Devenu le symbole même de ce type de cinéma, grâce aux multi-rediffusions de ses programmes, Max Pécas, dont les comédies ne bénéficiaient pas des mêmes vedettes comiques et réalisaient bien moins d’entrées que celles de Philippe Clair, a lui-même dû décrocher en 1987 après le désastreux score d‘On se calme et on boit frais à Saint-Tropez.
1986-1990 : le grand nettoyage
Pour Philippe Clair, le film de trop sera son énième collaboration avec Aldo Maccione. Les deux compères qui avaient triomphé avec La grande maffia, Tais-toi quand tu parles et Plus beau que moi tu meurs, avaient largement décliné en 1987 avec Si tu vas à Rio… Tu meurs. Mais en 1990, L‘aventure extraordinaire d’un papa peu ordinaire, s’abîme à 50 000 nostalgiques. Un pan de cinéma s’est effondré. Même Bud Spencer et Terence Hill ne font plus recette. Delon, avec L’ours en peluche, en 1994, c’était 10 895 entrées France. La France d’avant est morte avec les campagnes.
Cette phase sera forcément difficile pour le cinéaste Philippe Clair, qui ne pourra pas, contrairement à Zidi, sursauter avec des comédies d’un autre calibre comme La totale (1991).
Celui qui réalisa son premier long en 1965, Déclic et des claques, avec Annie Girardot, a mis toute sa bonne humeur pied-noir au service d’un humour national qui ne traversera jamais les frontières. Nos voisins avaient leurs propres spécialistes du rire lourdingue. Et aucun James Cameron ne viendra remaké un film de Philippe Clair, contrairement à Zidi qui a même obtenu le César avec Les ripoux.
Philippe Clair a dirigé des grands, comme Jerry Lewis, en fin de carrière française, en 1984 (Par où t’es rentré ? On t’as pas vu sortir), ou les Charlots (La grande java). Sa liste de vedettes par film était longue, même si certains titres connurent l’échec : Rodriguez au pays des merguez en 1980 (version pied-noir du Cid), ou Ces flics étranges… venus d’ailleurs. Le public préférait les voir dans du comique troupier (Comment se faire réformer et Les réformés se portent bien, en 1978) : deux gros succès du box-office.
Papy fait de la résistance… et il a bien raison
Le journaliste Gilles Botineau accompagne beaucoup le réalisateur dans les années 2010, lui consacrant un documentaire carrière (Plus drôle que lui, tu meurs) avec la complicité du cinéaste ; il signe aussi un ouvrage sur Maccione qui croise souvent les chemins de Clair. Botineau éditera d’ailleurs un ouvrage d’entretiens autour de l’œuvre de Philippe Clair, film par film. Le cinéaste aux portes des 90 ans, était très présent sur les réseaux sociaux malgré son grand âge. Il aimait faire rêver les nostalgiques de son cinéma suranné qui a pourtant offert de vrais rêves de mômes à de nombreux spectateurs alimentés à la culture populaire.
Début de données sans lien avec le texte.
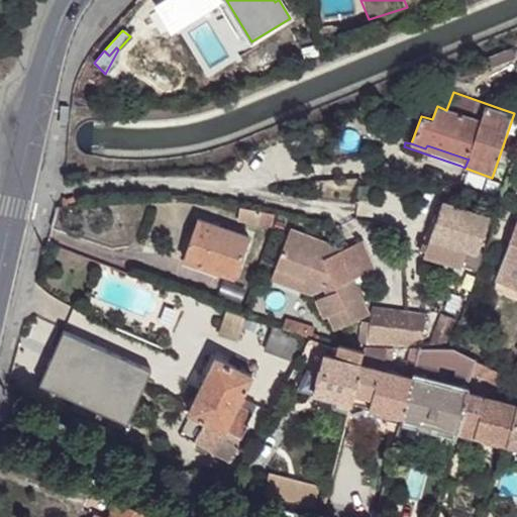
[(478,252),(490,217),(483,214),(442,202),(424,254),(475,272),(483,253),(478,252)]
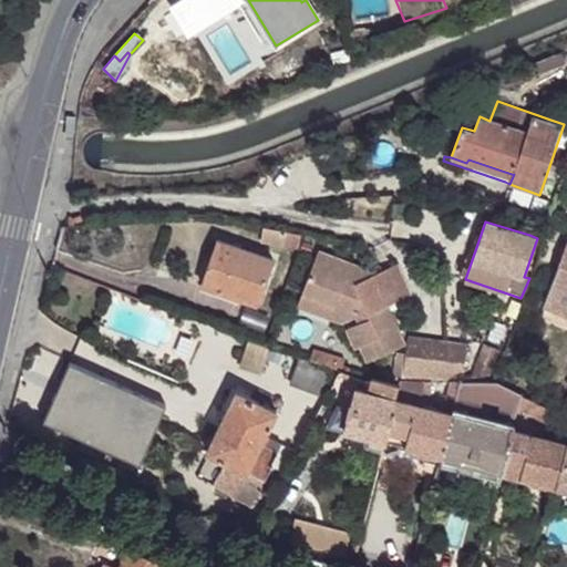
[(298,233),(261,226),(258,243),(296,249),(298,233)]
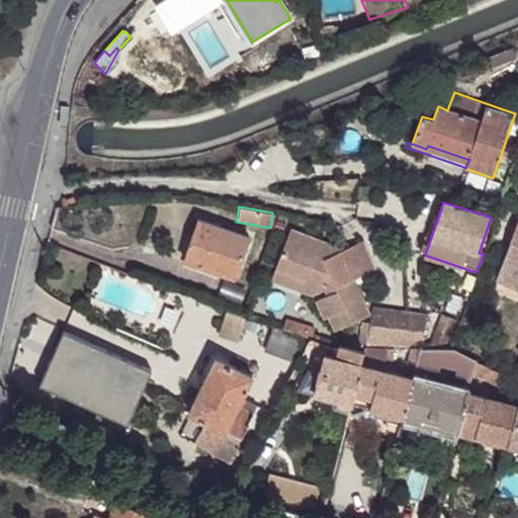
[(196,218),(183,254),(196,258),(195,263),(233,277),(247,236),(196,218)]
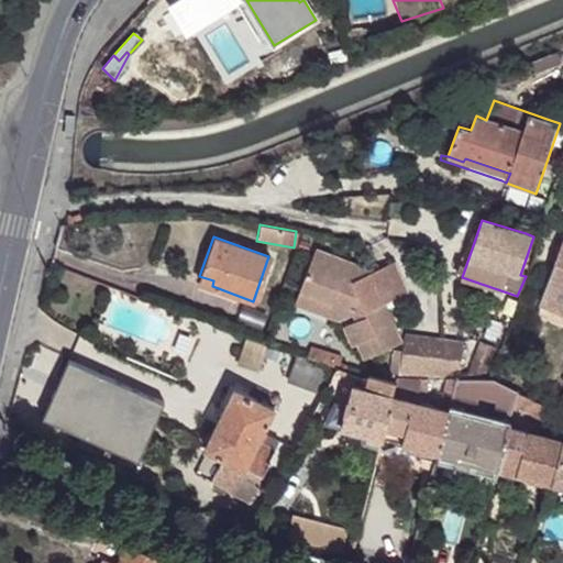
[(555,301),(562,304),(562,242),(560,242),(553,263),(556,265),(556,271),(541,301),(555,301)]
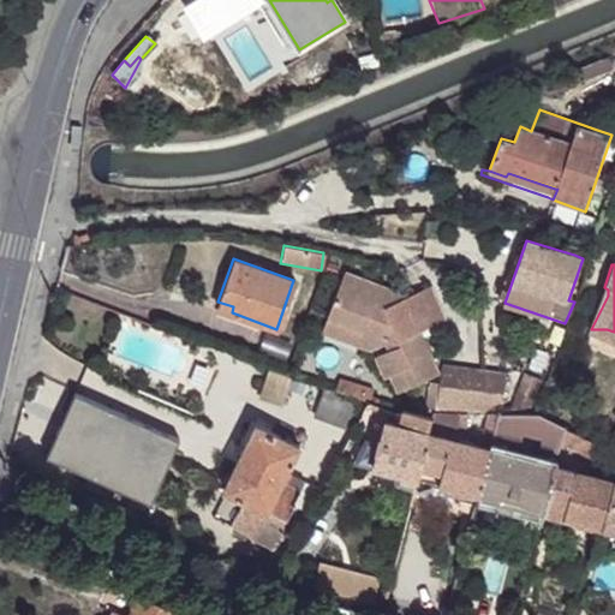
[(404,365),(412,383),(440,369),(418,327),(442,314),(425,282),(402,293),(382,304),(374,300),(380,285),(342,272),(324,317),(360,330),(357,341),(370,346),(386,339),(389,347),(377,352),(388,374),(394,371),(404,365)]
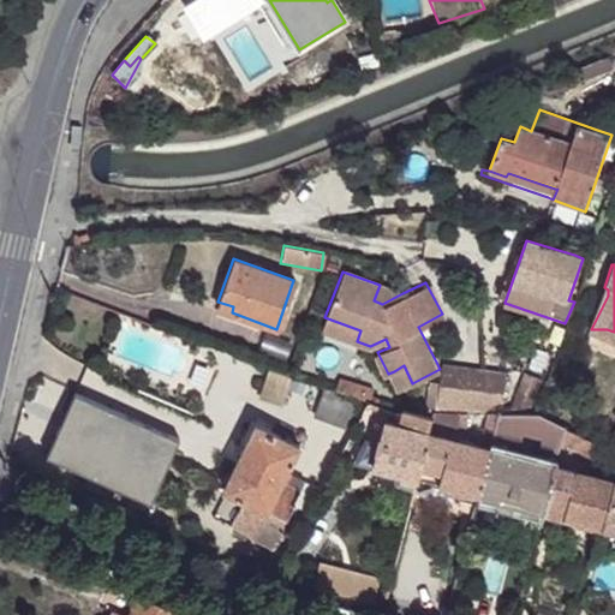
[(382,304),(402,293),(380,285),(374,300),(382,304)]
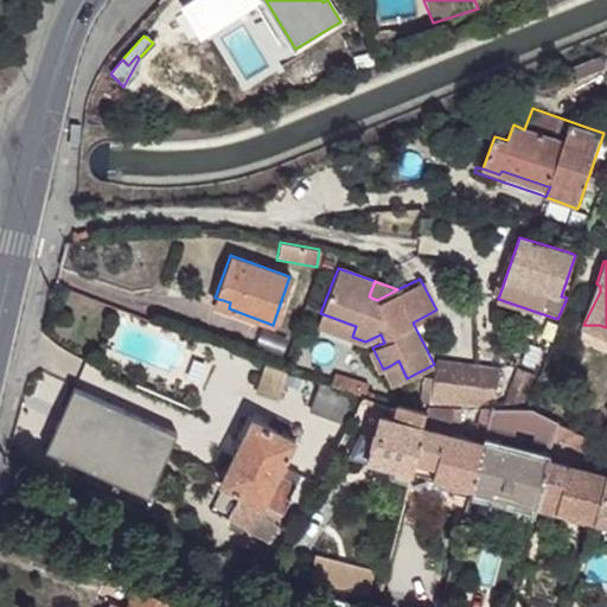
[(230,302),(215,298),(212,304),(229,308),(230,302)]
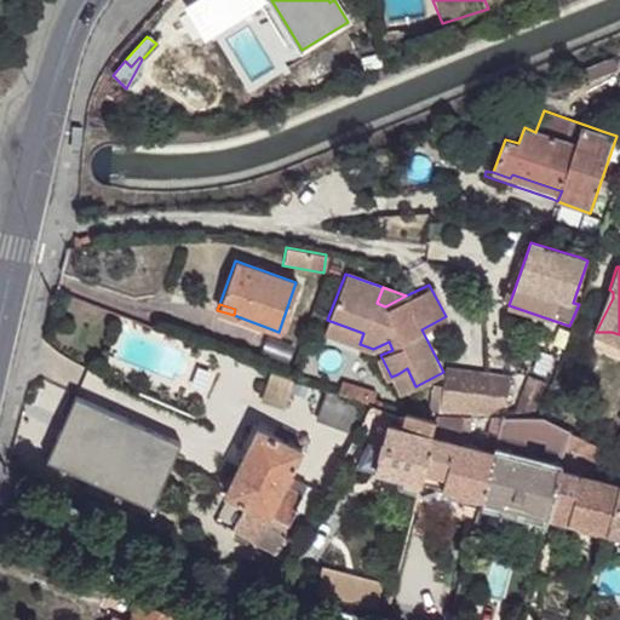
[(323,331),(360,344),(363,333),(327,320),(323,331)]
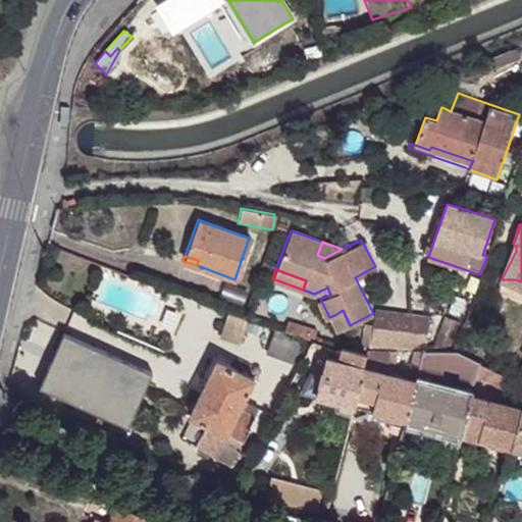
[(521,293),(521,281),(515,279),(502,279),(499,284),(521,293)]
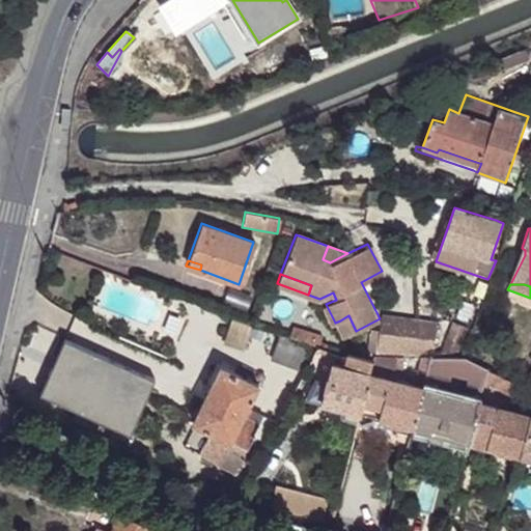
[(347,335),(356,331),(348,315),(340,320),(347,335)]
Mort d’un cinéaste éminemment “authentique”
Le cinéaste décède le 28 novembre 2020, à l’âge de 90 ans. On aurait aimé le voir vivant pour vivre la parution d’Authentiques mais vrai de Gilles Botineau. En attendant, on peut encore se ruer sur l’autobiographie de ce gentleman pied-noir, qui avait signé l’ouvrage de sa vie en 2014 (Quel métier étrange !).
On espère désormais que son œuvre tristement restée à l’écart du marché du DVD pendant plus de vingt ans puisse ressortir de l’ombre. Le cinéma de Philippe Clair, hors des copies VHS qui traînent sur la plateforme YouTube, est très difficilement accessible pour les fans. Son plus grand souhait était l’édition vidéo d’une intégrale. Il le méritait bien, son public aussi.